╭─ Estratto fornito

17 Luglio 2026
Sardegna

Case di comunità, Nursing Up: “L’Europa mette gli infermieri al centro. L’Italia no”

La relazione della Corte dei Conti sul rafforzamento del personale sanitario e l’accordo promosso dal Ministero della Salute per garantire la presenza dei medici nelle 1.038 Case di comunità sono due passi nella giusta direzione. Ma rischiano di non bastare. È questa la posizione di Nursing Up, il sindacato degli infermieri, che rilancia il confronto su un tema che giudica ancora pericolosamente trascurato: il ruolo degli infermieri nella riforma della sanità territoriale.

╰─

Attività -> Ricopia dall'articolo sulle Case di comunità il pezzo che parte da "Case di comunità, Nursing" e finisce con "della sanità territoriale.". Le voci che vengono dopo sono materiale a parte, separato dall'articolo.

╭─ Dati forniti

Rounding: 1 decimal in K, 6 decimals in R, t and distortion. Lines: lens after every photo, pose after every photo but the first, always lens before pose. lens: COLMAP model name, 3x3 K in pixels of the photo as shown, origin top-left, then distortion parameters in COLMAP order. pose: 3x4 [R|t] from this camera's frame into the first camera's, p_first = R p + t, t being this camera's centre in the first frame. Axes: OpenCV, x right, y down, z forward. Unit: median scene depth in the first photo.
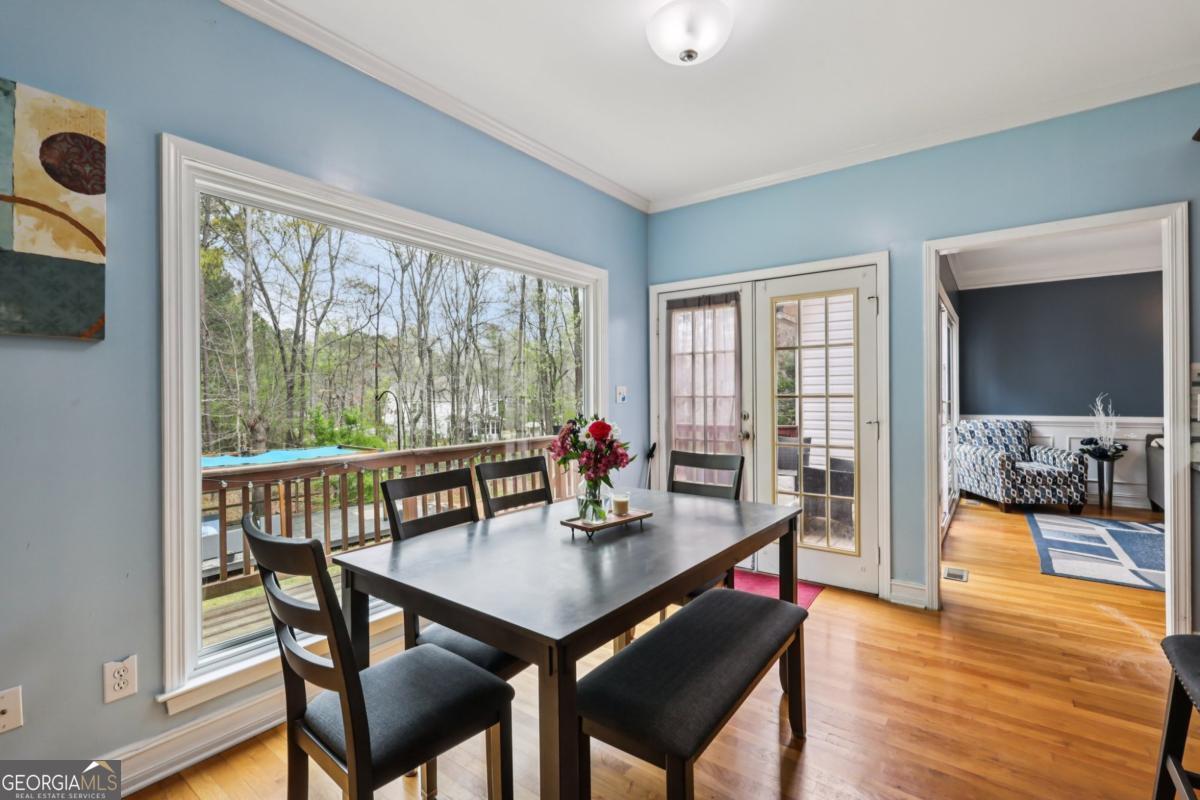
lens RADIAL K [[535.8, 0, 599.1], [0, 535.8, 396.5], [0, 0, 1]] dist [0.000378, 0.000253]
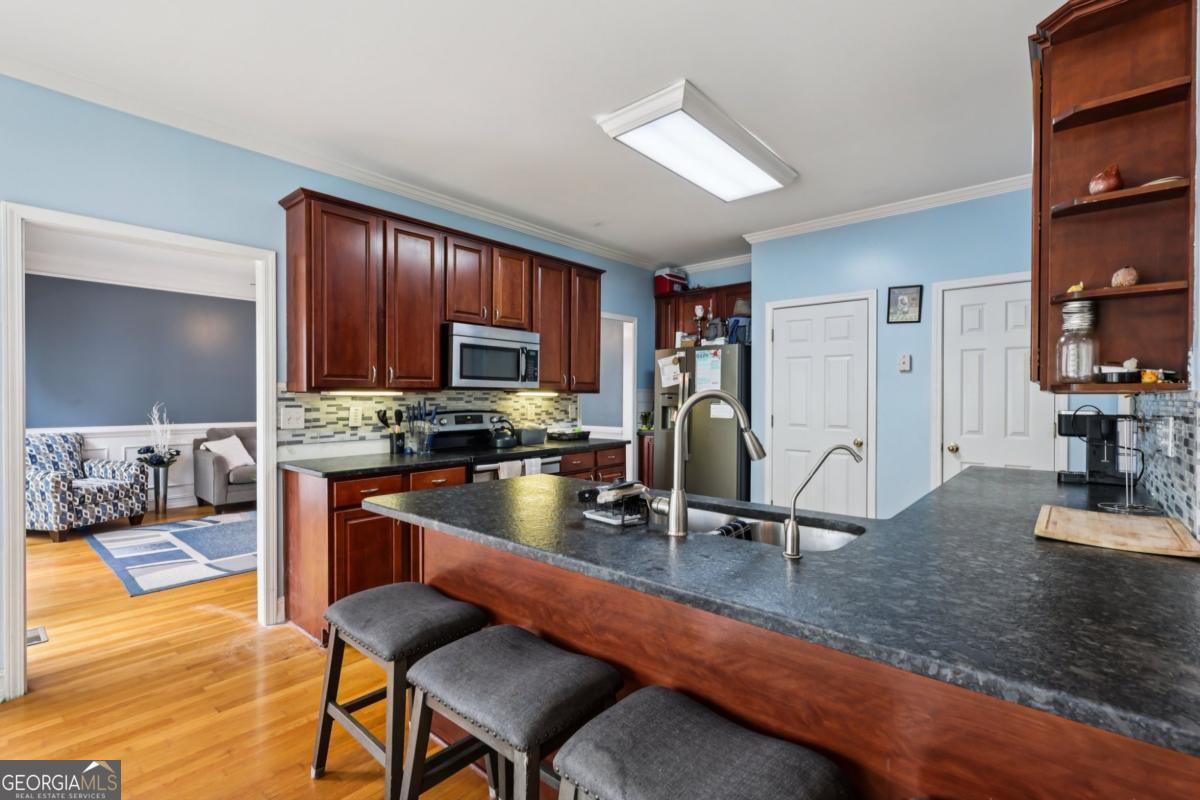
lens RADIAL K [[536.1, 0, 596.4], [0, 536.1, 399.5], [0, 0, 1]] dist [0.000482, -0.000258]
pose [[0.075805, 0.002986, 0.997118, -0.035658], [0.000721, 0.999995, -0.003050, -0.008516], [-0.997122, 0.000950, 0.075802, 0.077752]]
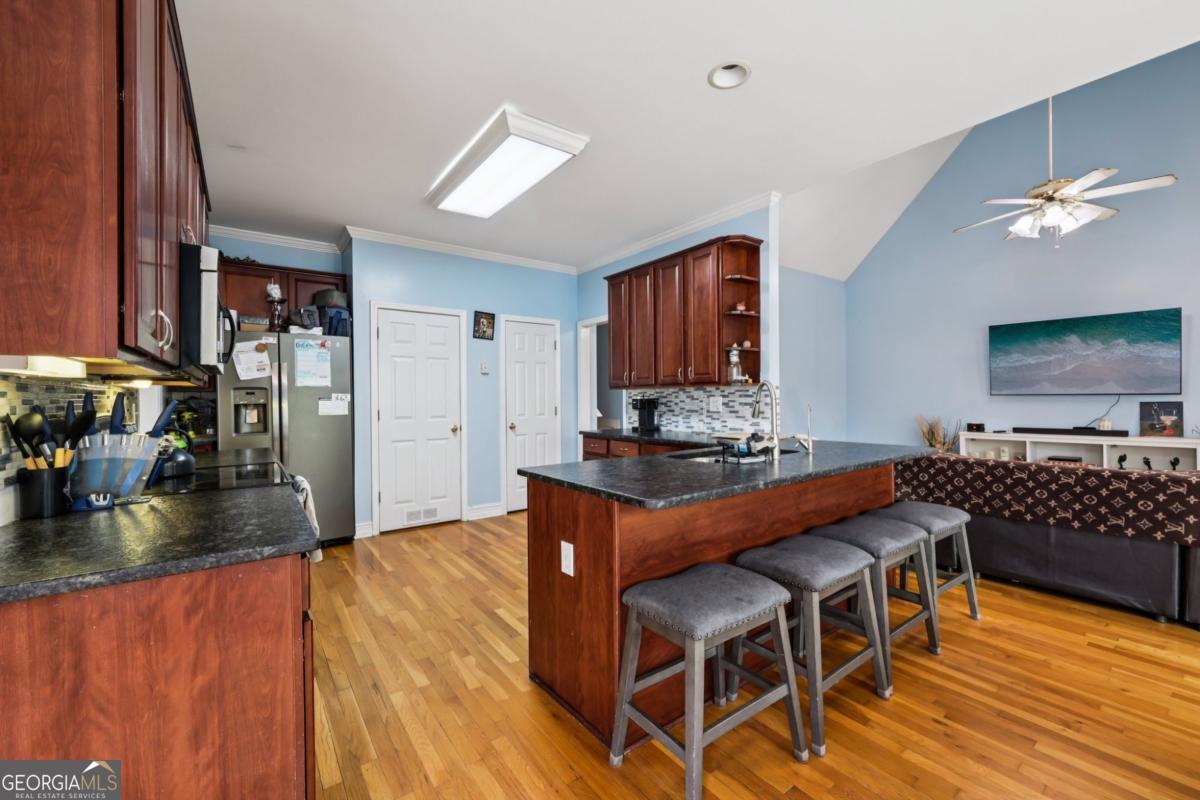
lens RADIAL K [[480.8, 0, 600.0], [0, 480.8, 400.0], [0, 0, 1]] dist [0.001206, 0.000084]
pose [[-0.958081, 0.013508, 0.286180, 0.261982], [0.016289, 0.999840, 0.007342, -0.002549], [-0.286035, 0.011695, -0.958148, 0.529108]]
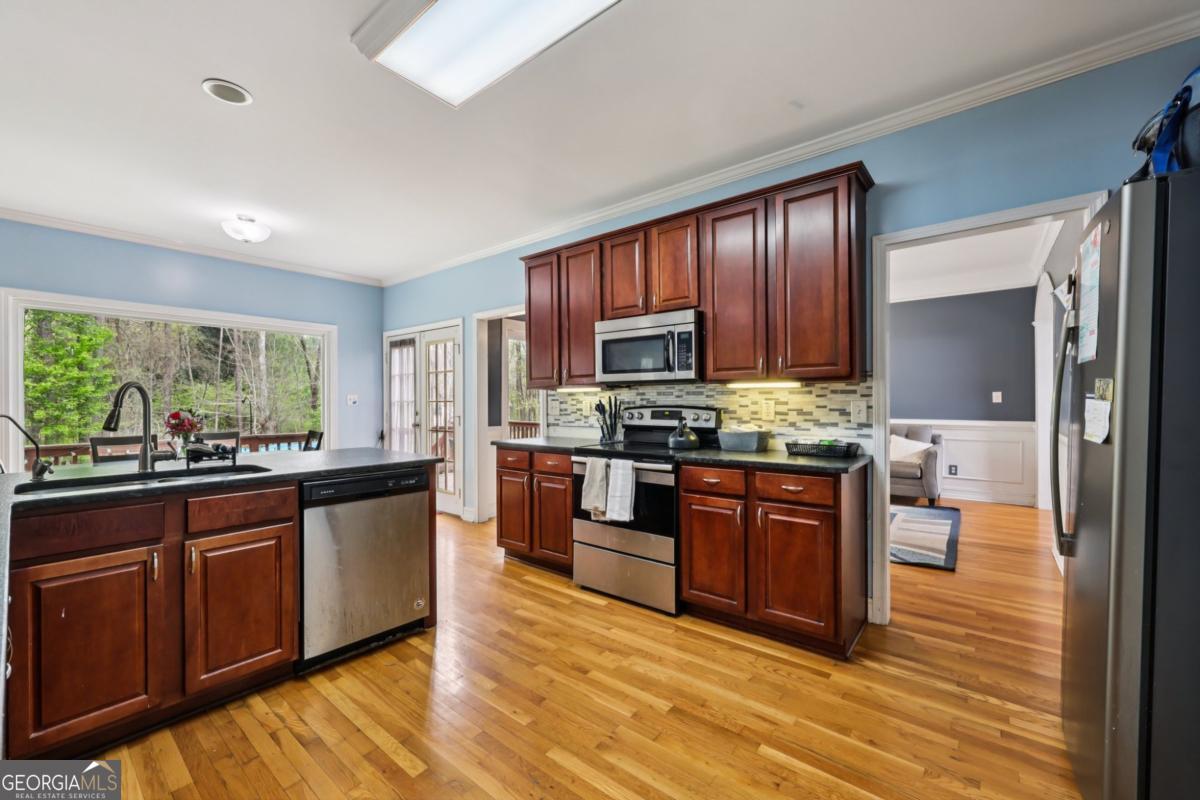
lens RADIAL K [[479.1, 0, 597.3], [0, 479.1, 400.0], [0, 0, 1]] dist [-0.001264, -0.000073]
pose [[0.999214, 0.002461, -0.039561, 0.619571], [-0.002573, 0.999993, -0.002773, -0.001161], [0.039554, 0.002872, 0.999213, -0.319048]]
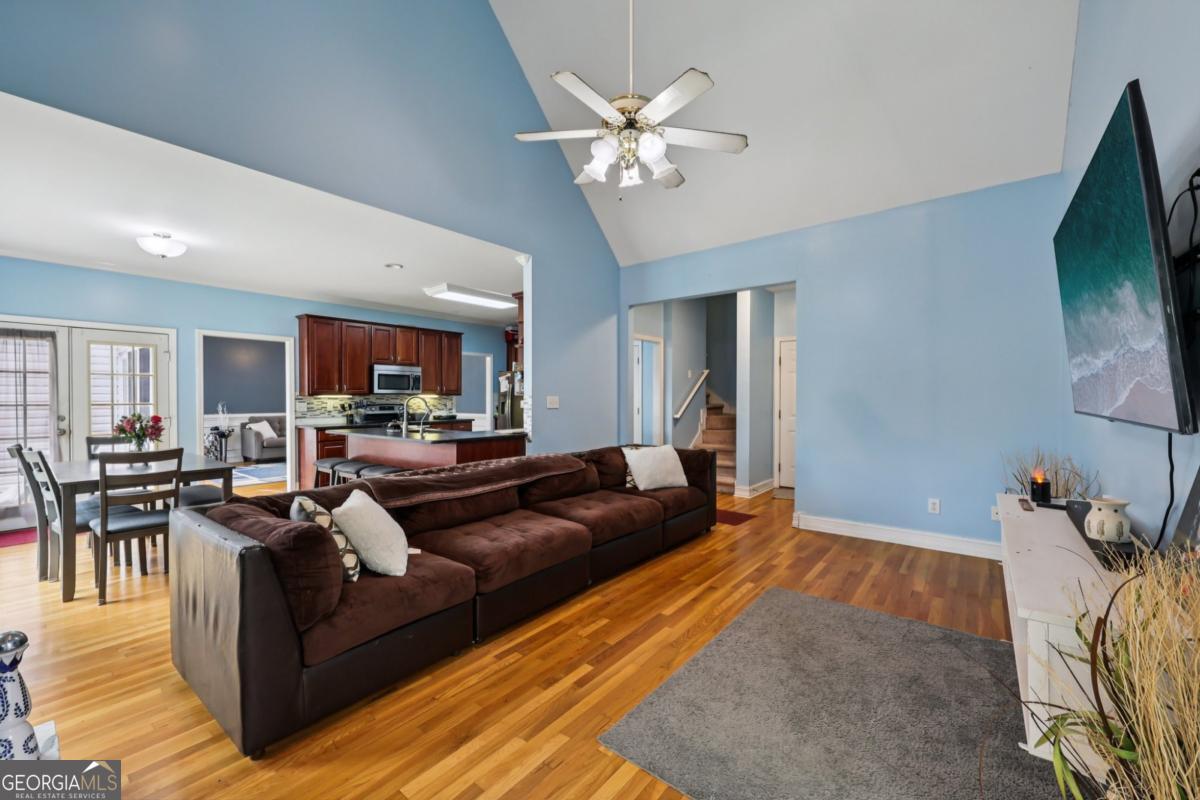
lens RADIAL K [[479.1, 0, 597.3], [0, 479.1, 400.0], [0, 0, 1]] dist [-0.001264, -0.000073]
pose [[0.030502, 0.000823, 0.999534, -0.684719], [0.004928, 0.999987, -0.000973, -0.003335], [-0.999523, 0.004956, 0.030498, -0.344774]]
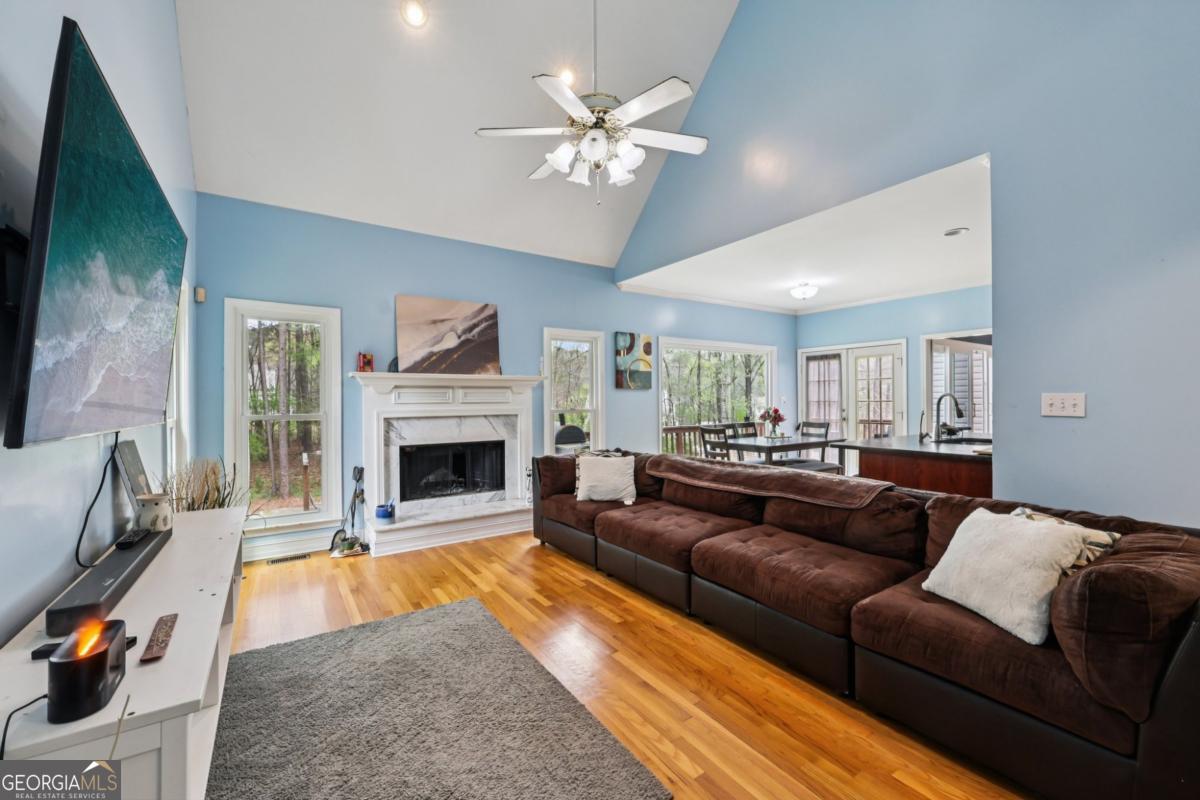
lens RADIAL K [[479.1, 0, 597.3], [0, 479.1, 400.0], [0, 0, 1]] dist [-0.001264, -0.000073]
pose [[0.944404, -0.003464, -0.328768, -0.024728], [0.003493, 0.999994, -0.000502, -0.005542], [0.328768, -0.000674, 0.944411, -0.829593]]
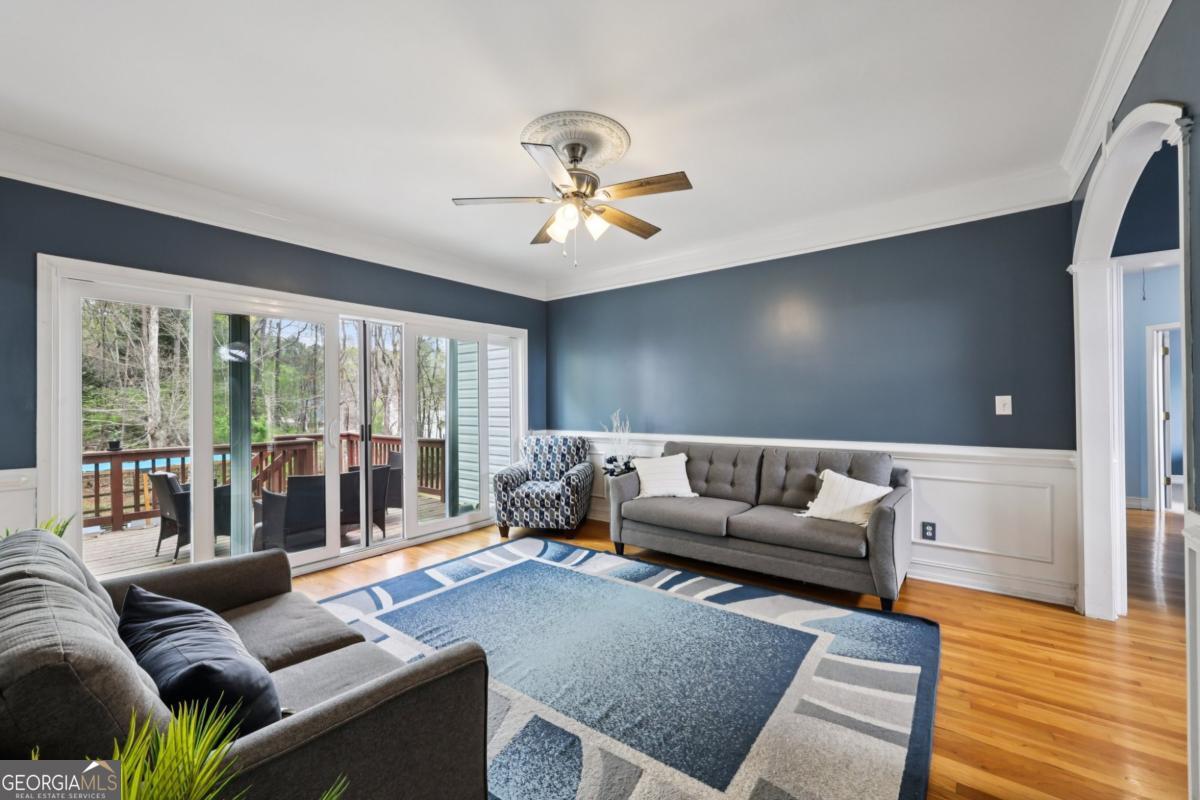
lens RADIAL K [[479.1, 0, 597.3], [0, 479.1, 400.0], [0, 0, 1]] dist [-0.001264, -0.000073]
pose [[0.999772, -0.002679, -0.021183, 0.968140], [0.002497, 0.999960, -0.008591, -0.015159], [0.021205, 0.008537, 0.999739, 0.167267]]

╰─
╭─ Dati forniti

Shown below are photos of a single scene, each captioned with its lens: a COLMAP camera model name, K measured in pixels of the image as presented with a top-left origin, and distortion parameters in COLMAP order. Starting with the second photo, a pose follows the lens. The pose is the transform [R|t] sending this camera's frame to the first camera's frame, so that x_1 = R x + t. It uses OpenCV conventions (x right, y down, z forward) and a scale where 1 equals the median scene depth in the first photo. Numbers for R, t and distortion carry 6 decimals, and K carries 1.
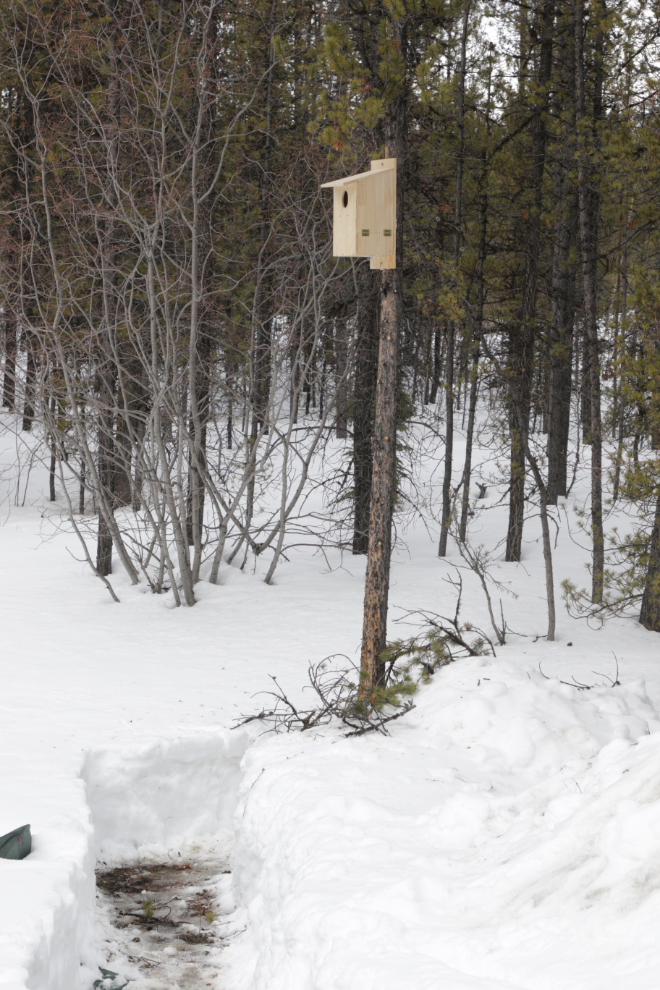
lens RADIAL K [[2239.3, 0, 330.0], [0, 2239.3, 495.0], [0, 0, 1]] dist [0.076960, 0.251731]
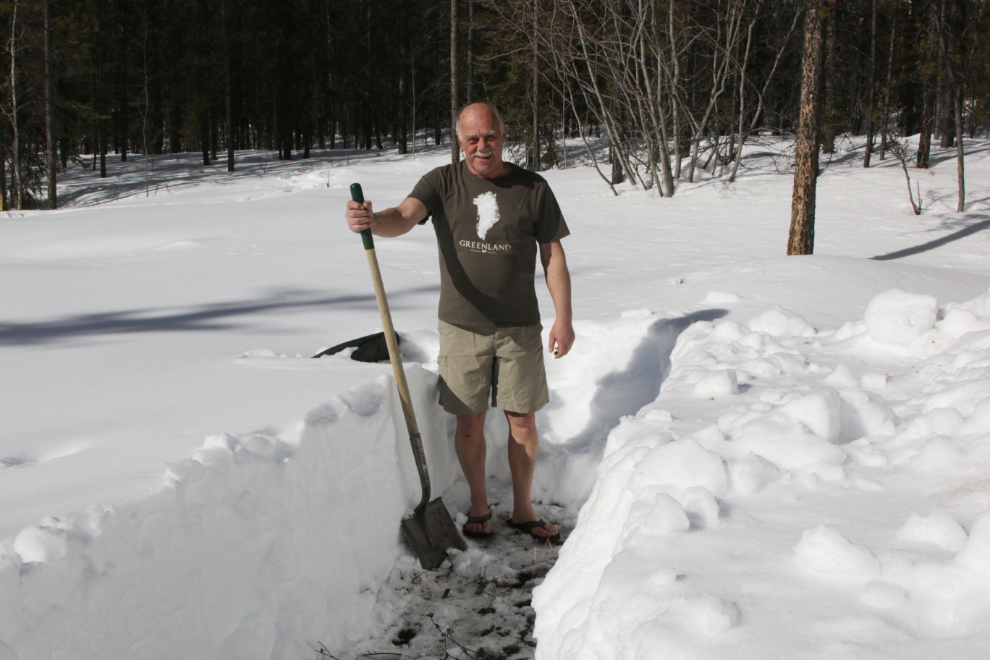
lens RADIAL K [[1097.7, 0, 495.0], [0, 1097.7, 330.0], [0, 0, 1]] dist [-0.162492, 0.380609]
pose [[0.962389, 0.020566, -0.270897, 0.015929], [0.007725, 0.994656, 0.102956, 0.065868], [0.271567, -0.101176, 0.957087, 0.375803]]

╰─

Risultato ->
Case di comunità, Nursing Up: “L’Europa mette gli infermieri al centro. L’Italia no”

La relazione della Corte dei Conti sul rafforzamento del personale sanitario e l’accordo promosso dal Ministero della Salute per garantire la presenza dei medici nelle 1.038 Case di comunità sono due passi nella giusta direzione. Ma rischiano di non bastare. È questa la posizione di Nursing Up, il sindacato degli infermieri, che rilancia il confronto su un tema che giudica ancora pericolosamente trascurato: il ruolo degli infermieri nella riforma della sanità territoriale.